PRJNA379992 - Single cell RNA sequencing to dissect the molecular heterogeneity in lupus nephritis

[idazucchi]

Project short name:

Primary Wrangler: @anu-shiva

Secondary Wrangler:

Associated files

• Google Drive: PRJNA379992_Der_LupusNephritis_Hiseq

Published study links

• Paper: Included data Single cell RNA sequencing to dissect the molecular heterogeneity in lupus nephritis

• Accessioned data: PRJNA379992

• ingest

Key Events

• [x] Convert published metadata to HCA spreadsheet
• [x] Manually curate dataset to meet HCA metadata standard
• [x] Collect any matrix and cell-type annotation files
• [x] Upload sheet to validate metadata
• [x] Transfer raw files to ingest to validate data files
• [x] Check linking using ingest graph validator
• [x] Ask the Secondary Wrangler for an end-to-end review of the project. Ask the Expertise Wrangler to review specific tabs if needed
• [x] Submit dataset to Production
• [ ] Complete the Export SOP
• [ ] Convert project data to SCEA format following the SCEA conversion SOP if appropriate
• [ ] Are the analysis files suitable for CellxGene? If something is missing get in touch witht the authors to request it

[ESapenaVentura]

Need contributor contact:

• Missing analysis
• Some metadata misinformation

[idazucchi]

The dataset is stuck in graph validation - we are waiting on dev fixes

[arschat]

@Wkt8 to help graph validate locally

[anu-shiva]

Graph valid. ready for secondary review

[Wkt8]

Assigning self for secondary review

[Wkt8]

Donor_Organism: Under the 'disease' field, enter 'normal' for the donor_organisms that are marked as healthy instead of leaving them blank

Would be great if we could incorporate the stage of lupus (II/III/IV/V) into the donor_organism description

Collection_Protocol: Not necessary, but I would split up the skin collection and renal collection protocols into two different protocols, and use the ontology term for 'biopsy' (https://ontology.archive.data.humancellatlas.org/ontologies/efo/terms?iri=http%3A%2F%2Fwww.ebi.ac.uk%2Fefo%2FEFO_0009120) for the skin collection and EFO:0009293 (percutaneous kidney biopsy) for the kidney collection protocol.

Specimen_from_organism There's a specimen for the 'healthy blood' from 'healthy controls' but there is no link to it to a specific organism.
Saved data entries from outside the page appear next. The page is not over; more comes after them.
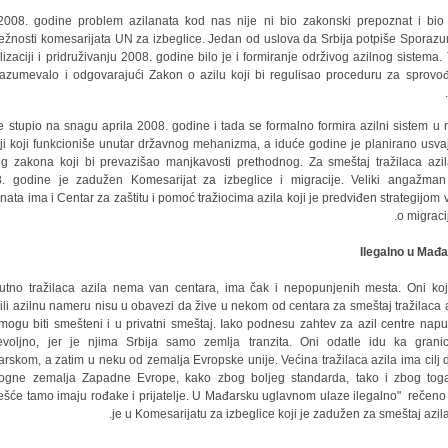
008. godine problem azilanata kod nas nije ni bio zakonski prepoznat i bio
ežnosti komesarijata UN za izbeglice. Jedan od uslova da Srbija potpiše Sporaz
ilizaciji i pridruživanju 2008. godine bilo je i formiranje održivog azilnog sistema. 
azumevalo i odgovarajući Zakon o azilu koji bi regulisao proceduru za sprovo
e stupio na snagu aprila 2008. godine i tada se formalno formira azilni sistem u 
ji koji funkcioniše unutar državnog mehanizma, a iduće godine je planirano usva
g zakona koji bi prevazišao manjkavosti prethodnog. Za smeštaj tražilaca azi
. godine je zadužen Komesarijat za izbeglice i migracije. Veliki angažma
anata ima i Centar za zaštitu i pomoć tražiocima azila koji je predviđen strategijom 
o migraci
Ilegalno u Mađ
nutno tražilaca azila nema van centara, ima čak i nepopunjenih mesta. Oni koj
zili azilnu nameru nisu u obavezi da žive u nekom od centara za smeštaj tražilaca a
mogu biti smešteni i u privatni smeštaj. Iako podnesu zahtev za azil centre napu
evoljno, jer je njima Srbija samo zemlja tranzita. Oni odatle idu ka grani
rskom, a zatim u neku od zemalja Evropske unije. Većina tražilaca azila ima cilj 
gne zemalja Zapadne Evrope, kako zbog boljeg standarda, tako i zbog tog
ešće tamo imaju rođake i prijatelje. U Mađarsku uglavnom ulaze ilegalno" rečen
je u Komesarijatu za izbeglice koji je zadužen za smeštaj azila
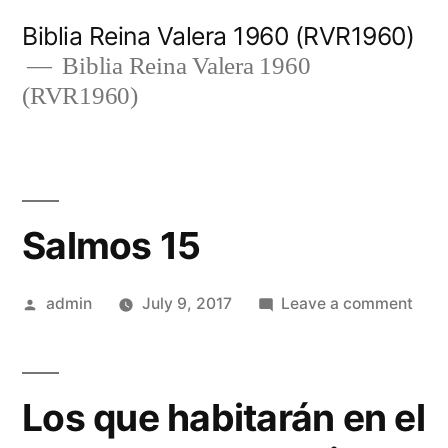
Skip
Biblia Reina Valera 1960 (RVR1960)
to
Biblia Reina Valera 1960
(RVR1960)
content
Salmos 15
Posted
on
admin
July 9, 2017
Leave a comment
by
Sal
15
Los que habitarán en el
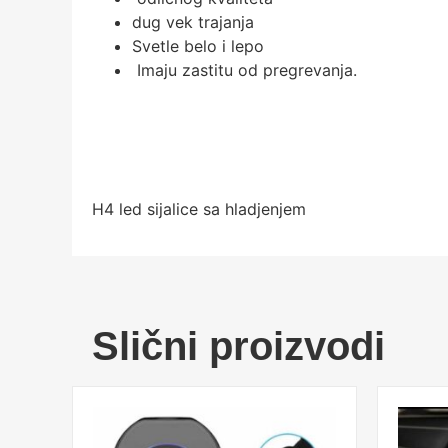
dug vek trajanja
Svetle belo i lepo
Imaju zastitu od pregrevanja.
H4 led sijalice sa hladjenjem
Slični proizvodi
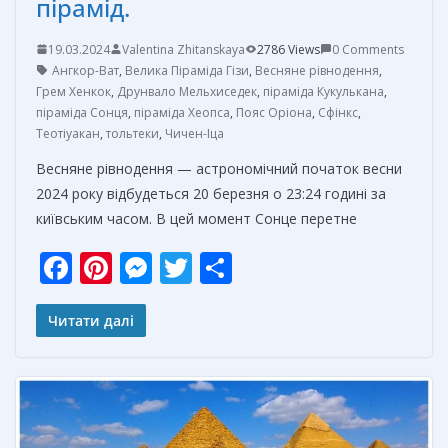
пірамід.
19.03.2024
Valentina Zhitanskaya
2786 Views
0 Comments
Ангкор-Ват
,
Велика Піраміда Гізи
,
Весняне рівнодення
,
Грем Хенкок
,
Друнвало Мельхиседек
,
піраміда Кукулькана
,
піраміда Сонця
,
піраміда Хеопса
,
Пояс Оріона
,
Сфінкс
,
Теотіуакан
,
тольтеки
,
Чичен-Іца
Весняне рівнодення — астрономічний початок весни
2024 року відбудеться 20 березня о 23:24 годині за
київським часом. В цей момент Сонце перетне
F
Pi
M
T
О
ac
nt
e
w
т
e
er
ss
itt
п
Читати далі
b
e
e
er
р
o
st
n
а
o
g
в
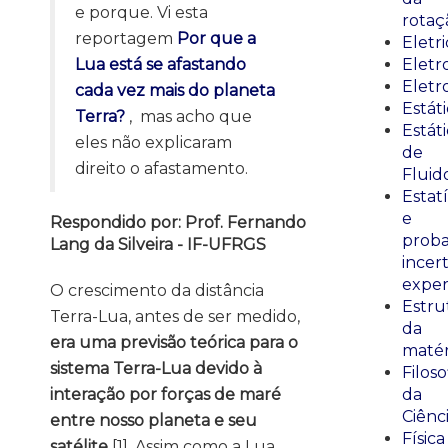
e porque. Vi esta
rotaç
reportagem
Por que a
Eletr
Lua está se afastando
Elet
Eletr
cada vez mais do planeta
Estát
Terra?
, mas acho que
Estát
eles não explicaram
de
direito o afastamento.
Fluid
Estatí
e
Respondido por: Prof. Fernando
proba
Lang da Silveira - IF-UFRGS
incer
exper
O crescimento da distância
Estru
Terra-Lua, antes de ser medido,
da
era uma previsão teórica para o
matér
sistema Terra-Lua devido à
Filoso
interação por forças de maré
da
Ciênc
entre nosso planeta e seu
Física
satélite
[1]. Assim como a Lua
I saw that there is a BioSamples accession for the sample Metro_PBMC (SAMN06661569) but there's not really any information attached. Nonetheless, we need to be consistent and have the specimen_from_organism linked to a donor_organism even if the donor_organism has minimal metadata so that the downstream systems are able to parse the data.
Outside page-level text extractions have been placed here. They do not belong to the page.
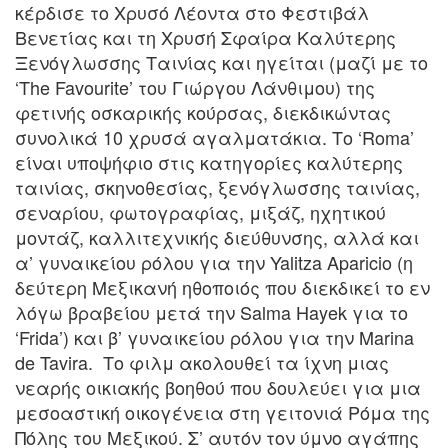
κέρδισε το Χρυσό Λέοντα στο Φεστιβάλ
Βενετίας και τη Χρυσή Σφαίρα Καλύτερης
Ξενόγλωσσης Ταινίας και ηγείται (μαζί με το
‘The Favourite’ του Γιώργου Λάνθιμου) της
φετινής οσκαρικής κούρσας, διεκδικώντας
συνολικά 10 χρυσά αγαλματάκια. Το ‘Roma’
είναι υποψήφιο στις κατηγορίες καλύτερης
ταινίας, σκηνοθεσίας, ξενόγλωσσης ταινίας,
σεναρίου, φωτογραφίας, μιξάζ, ηχητικού
μοντάζ, καλλιτεχνικής διεύθυνσης, αλλά και
α’ γυναικείου ρόλου για την Yalitza Aparicio (η
δεύτερη Μεξικανή ηθοποιός που διεκδικεί το εν
λόγω βραβείου μετά την Salma Hayek για το
‘Frida’) και β’ γυναικείου ρόλου για την Marina
de Tavira. Το φιλμ ακολουθεί τα ίχνη μιας
νεαρής οικιακής βοηθού που δουλεύει για μια
μεσοαστική οικογένεια στη γειτονιά Ρόμα της
Πόλης του Μεξικού. Σ’ αυτόν τον ύμνο αγάπης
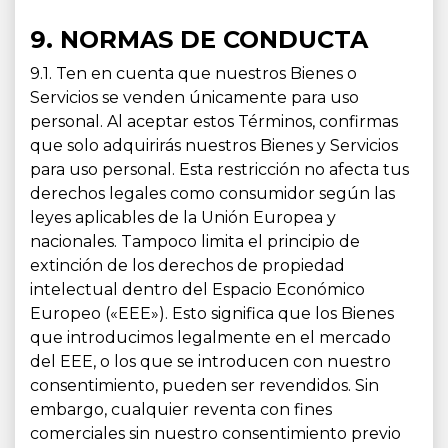
9. NORMAS DE CONDUCTA
9.1. Ten en cuenta que nuestros Bienes o
Servicios se venden únicamente para uso
personal. Al aceptar estos Términos, confirmas
que solo adquirirás nuestros Bienes y Servicios
para uso personal. Esta restricción no afecta tus
derechos legales como consumidor según las
leyes aplicables de la Unión Europea y
nacionales. Tampoco limita el principio de
extinción de los derechos de propiedad
intelectual dentro del Espacio Económico
Europeo («EEE»). Esto significa que los Bienes
que introducimos legalmente en el mercado
del EEE, o los que se introducen con nuestro
consentimiento, pueden ser revendidos. Sin
embargo, cualquier reventa con fines
comerciales sin nuestro consentimiento previo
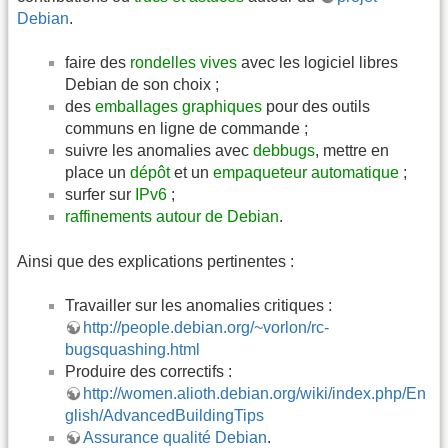
Debian
.
faire des
rondelles vives
avec les logiciel libres
Debian de son choix ;
des
emballages graphiques
pour des outils
communs en ligne de commande ;
suivre les anomalies avec
debbugs
, mettre en
place un
dépôt
et un
empaqueteur automatique
;
surfer sur
IPv6
;
raffinements autour de Debian
.
Ainsi que des explications pertinentes :
Travailler sur les anomalies critiques :
http://people.debian.org/~vorlon/rc-
bugsquashing.html
Produire des correctifs :
http://women.alioth.debian.org/wiki/index.php/En
glish/AdvancedBuildingTips
Assurance qualité Debian
.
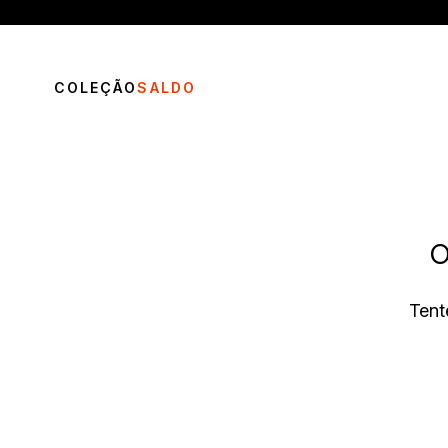
COLEÇÃO
SALDO
O
TERMOS MAIS BUSCADOS
Tent
1
º
vestido
2
º
calça
3
º
blusa
4
º
saia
I would recommend creating a 'donor_31_Metro_PBMC' donor, and linking the Metro_PBMC specimen to it.

Or alternatively, removing the blood specimen all together as it doesn't seem to be linked to any further cell suspension or sequence file.
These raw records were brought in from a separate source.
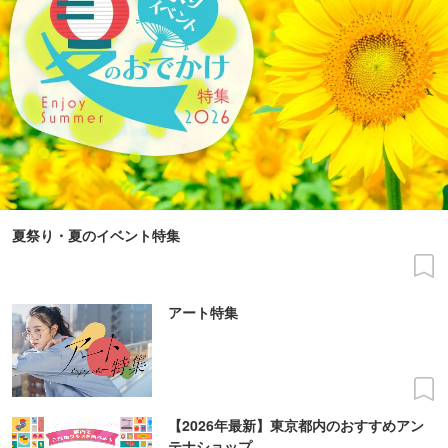
夏祭り・夏のイベント特集
アート特集
【2026年最新】東京都内のおすすめアン
テナショップ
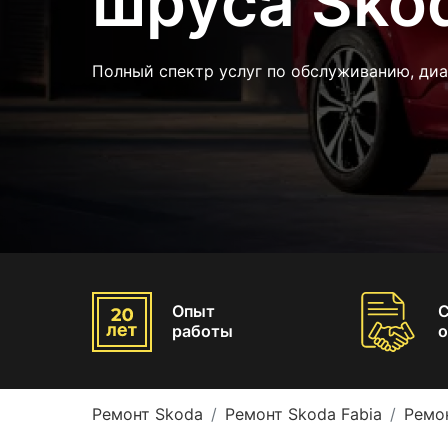
шруса Skod
Полный спектр услуг по обслуживанию, ди
Опыт
работы
о
Ремонт Skoda
Ремонт Skoda Fabia
Ремон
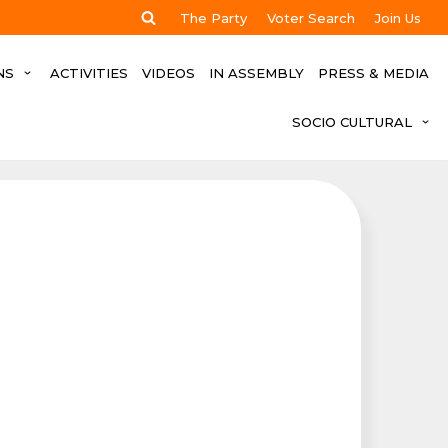
The Party
Voter Search
Join Us
NS
ACTIVITIES
VIDEOS
IN ASSEMBLY
PRESS & MEDIA
SOCIO CULTURAL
Library_preparation I'm a bit confused about the Fluidigm-C1 based library preparation, but we have a row in the assay cheat sheet ( https://docs.google.com/spreadsheets/d/1H9i1BK-VOXtMgGVv8LJZZZ9rbTG4XCQTBRxErdqMvWk/edit#gid=0) which states that it is 'full length' end bias and only generates 1 fastq per cell, which matches up to the sequence_file tab. Maybe change the end bias to match that? Also not sure where you got the information for the cell barcode and umi barcode lengths, please share as I couldn't find it!